## INSTRUCCIONES DE TAREA
Reescribe todo lo que va desde "En el informe" hasta "de explotación sexual." en el texto sobre la trata de personas que aparece abajo, y pon "niñez" en lugar de "infancia".

La Oficina de Drogas y Crimen de las Naciones Unidas acaba de publicar su último Informe sobre el estado de los patrones y flujos que sigue la trata de personas a nivel mundial, regional y nacional de 148 países en total, gracias a los datos que se han ido recopilando entre 2016 y 2019.

A lo largo de los capítulos de que consta el documento se abordan cuatro temas, principalmente.En primer lugar, el hecho de que las mafias y los traficantes se aprovechan de las precarias condiciones socioeconómicas de las personas para captar y explotar a las víctimas y cómo ha podido afectar, en este sentido, la crisis por el COVID-19. En segundo lugar, los patrones que sigue la trata de menores y las funciones que desempeñan en ella la pobreza extrema, las normas sociales y los antecedentes familiares. Tercero, la trata de personas con fines de trabajo forzoso y qué sectores económicos son específicamente más vulnerables, y, finalmente, qué está ocurriendo con las tecnologías de Internet y cómo son usadas por quienes trafican con seres humanos para facilitar el reclutamiento y la explotación. 

En el informe se constata que, una vez más, las mujeres y  la infancia se siguen llevando la peor parte ya que mujeres y niñas suponen la mayor parte de las víctimas. En 2018, por cada 10 víctimas, siete de ellas eran mujeres adultas o jóvenes adolescentes, aparte de las niñas, que se incluyen en el dato de que un tercio de las víctimas totales detectadas son menores. En relación con este hecho, un hallazgo preocupante es que en 2018 se registrara un aumento del 30% de niños y niñas en la proporción de víctimas de trata identificadas. En el caso de los niños, son captados con fines de explotación para trabajo forzoso y en el caso de las niñas, con fines de explotación sexual. 

En general, ONU informa que 2018 casi cuadruplica las cifras registradas en 2003 en cuanto al número de víctimas de trata reportadas por los países. 

Por otra parte, Ghada Waly, Director Ejecutivo de UNDOC manifestaba en el comunicado de prensa, que la pandemia ha agravado significativamente esta problemática pues ha dejado a millones de mujeres, menores y hombres en todo el mundo sin trabajo, sin escolarizar y sin apoyo social, lo que les expone a un mayor riesgo de ser víctimas de trata. Así mismo, hacía un llamamiento para que las autoridades competentes pongan en marcha acciones específicas encaminadas a evitar que los traficantes criminales se aprovechen de la crisis de COVID-19 para explotar a las personas más vulnerables.

En coherencia con esto último, G. Whaly, recordaba que este Informe tiene como objetivo informar las respuestas de los gobiernos contra la trata, poner fin a la impunidad y apoyar a las víctimas como parte de los esfuerzos integrados para superar la pandemia.

## DATOS PROPORCIONADOS
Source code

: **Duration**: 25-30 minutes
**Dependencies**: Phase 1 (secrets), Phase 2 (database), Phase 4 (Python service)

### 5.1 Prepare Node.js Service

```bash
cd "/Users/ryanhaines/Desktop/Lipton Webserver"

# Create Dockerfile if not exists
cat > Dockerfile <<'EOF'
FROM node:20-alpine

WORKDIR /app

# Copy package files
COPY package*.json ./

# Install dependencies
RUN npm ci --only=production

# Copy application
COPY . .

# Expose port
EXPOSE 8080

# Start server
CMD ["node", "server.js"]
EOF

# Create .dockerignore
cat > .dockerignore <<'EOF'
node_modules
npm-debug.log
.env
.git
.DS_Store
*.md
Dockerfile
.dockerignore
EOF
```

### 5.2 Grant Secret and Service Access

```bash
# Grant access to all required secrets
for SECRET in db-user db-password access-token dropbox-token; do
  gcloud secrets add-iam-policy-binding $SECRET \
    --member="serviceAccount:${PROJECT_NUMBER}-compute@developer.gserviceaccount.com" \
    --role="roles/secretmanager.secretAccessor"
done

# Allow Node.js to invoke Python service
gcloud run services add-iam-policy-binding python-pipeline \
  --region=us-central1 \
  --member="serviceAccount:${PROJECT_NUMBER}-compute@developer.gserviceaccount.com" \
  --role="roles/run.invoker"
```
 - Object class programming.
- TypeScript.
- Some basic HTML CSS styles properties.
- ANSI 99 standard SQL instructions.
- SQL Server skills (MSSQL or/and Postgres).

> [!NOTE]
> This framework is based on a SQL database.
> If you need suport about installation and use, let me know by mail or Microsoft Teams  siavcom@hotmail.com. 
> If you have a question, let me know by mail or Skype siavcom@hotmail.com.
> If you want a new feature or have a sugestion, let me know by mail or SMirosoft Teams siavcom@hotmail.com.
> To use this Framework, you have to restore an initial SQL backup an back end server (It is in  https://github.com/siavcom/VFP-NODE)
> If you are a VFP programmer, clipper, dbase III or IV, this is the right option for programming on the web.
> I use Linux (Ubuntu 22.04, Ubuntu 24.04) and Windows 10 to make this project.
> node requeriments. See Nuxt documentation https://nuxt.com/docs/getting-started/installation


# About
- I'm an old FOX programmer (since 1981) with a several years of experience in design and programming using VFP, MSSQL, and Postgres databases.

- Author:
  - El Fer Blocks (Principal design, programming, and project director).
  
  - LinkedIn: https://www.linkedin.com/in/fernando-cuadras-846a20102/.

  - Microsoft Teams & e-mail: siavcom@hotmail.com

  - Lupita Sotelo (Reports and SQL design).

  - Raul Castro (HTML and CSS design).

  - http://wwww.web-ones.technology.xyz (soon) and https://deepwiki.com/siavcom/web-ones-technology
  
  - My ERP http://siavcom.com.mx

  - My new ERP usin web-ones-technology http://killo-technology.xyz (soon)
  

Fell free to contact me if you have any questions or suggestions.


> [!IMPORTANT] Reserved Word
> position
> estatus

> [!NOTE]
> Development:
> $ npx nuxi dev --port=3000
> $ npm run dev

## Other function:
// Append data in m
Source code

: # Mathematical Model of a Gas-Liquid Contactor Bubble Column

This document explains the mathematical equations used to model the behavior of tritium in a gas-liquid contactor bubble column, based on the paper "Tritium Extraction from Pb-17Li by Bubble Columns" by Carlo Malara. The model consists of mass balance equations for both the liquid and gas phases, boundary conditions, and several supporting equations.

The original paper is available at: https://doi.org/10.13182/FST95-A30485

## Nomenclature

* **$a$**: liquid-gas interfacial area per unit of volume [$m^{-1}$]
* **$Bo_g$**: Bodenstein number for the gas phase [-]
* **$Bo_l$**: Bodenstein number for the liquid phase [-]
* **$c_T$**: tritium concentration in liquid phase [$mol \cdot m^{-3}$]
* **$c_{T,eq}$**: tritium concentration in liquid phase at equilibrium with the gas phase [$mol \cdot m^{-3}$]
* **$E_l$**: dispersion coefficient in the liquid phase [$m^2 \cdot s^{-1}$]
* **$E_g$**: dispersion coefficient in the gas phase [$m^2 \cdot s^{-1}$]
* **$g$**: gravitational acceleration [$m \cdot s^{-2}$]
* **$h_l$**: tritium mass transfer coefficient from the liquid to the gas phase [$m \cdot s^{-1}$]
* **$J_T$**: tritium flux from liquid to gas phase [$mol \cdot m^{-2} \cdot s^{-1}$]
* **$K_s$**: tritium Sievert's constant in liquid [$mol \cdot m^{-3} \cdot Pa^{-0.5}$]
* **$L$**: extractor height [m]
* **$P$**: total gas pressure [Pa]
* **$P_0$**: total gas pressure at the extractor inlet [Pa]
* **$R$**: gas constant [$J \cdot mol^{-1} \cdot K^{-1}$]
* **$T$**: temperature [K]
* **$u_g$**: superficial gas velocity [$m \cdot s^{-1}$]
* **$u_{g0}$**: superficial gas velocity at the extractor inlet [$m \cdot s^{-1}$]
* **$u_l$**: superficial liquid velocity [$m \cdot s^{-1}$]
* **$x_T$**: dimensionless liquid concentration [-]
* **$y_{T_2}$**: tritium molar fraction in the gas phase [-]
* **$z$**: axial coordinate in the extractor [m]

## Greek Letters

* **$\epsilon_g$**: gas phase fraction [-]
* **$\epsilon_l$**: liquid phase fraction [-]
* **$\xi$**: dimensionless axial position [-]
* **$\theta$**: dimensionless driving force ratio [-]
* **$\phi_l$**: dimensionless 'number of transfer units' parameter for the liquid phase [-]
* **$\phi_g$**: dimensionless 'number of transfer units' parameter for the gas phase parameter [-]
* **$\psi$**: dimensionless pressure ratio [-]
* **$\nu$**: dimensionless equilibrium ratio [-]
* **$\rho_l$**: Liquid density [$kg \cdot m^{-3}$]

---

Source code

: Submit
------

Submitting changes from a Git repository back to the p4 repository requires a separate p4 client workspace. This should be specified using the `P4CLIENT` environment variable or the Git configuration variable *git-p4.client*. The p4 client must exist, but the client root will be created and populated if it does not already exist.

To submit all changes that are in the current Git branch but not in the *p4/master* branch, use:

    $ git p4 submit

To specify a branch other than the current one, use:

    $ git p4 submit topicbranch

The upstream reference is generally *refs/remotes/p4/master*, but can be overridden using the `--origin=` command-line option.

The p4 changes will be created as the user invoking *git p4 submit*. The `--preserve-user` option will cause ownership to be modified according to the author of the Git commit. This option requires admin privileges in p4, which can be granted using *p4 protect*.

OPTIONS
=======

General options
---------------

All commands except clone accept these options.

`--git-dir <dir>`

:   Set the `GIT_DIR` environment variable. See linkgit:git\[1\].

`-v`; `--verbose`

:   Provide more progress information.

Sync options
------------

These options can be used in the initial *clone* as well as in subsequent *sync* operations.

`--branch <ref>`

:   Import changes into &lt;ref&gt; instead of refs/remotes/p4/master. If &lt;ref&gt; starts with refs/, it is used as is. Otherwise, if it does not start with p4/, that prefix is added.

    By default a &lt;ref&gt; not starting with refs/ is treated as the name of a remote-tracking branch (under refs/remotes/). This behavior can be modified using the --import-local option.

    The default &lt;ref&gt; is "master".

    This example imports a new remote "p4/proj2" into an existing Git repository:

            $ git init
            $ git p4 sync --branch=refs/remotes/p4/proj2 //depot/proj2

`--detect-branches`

## TU RESPUESTA
En el informe se constata que, una vez más, las mujeres y  la niñez se siguen llevando la peor parte ya que mujeres y niñas suponen la mayor parte de las víctimas. En 2018, por cada 10 víctimas, siete de ellas eran mujeres adultas o jóvenes adolescentes, aparte de las niñas, que se incluyen en el dato de que un tercio de las víctimas totales detectadas son menores. En relación con este hecho, un hallazgo preocupante es que en 2018 se registrara un aumento del 30% de niños y niñas en la proporción de víctimas de trata identificadas. En el caso de los niños, son captados con fines de explotación para trabajo forzoso y en el caso de las niñas, con fines de explotación sexual.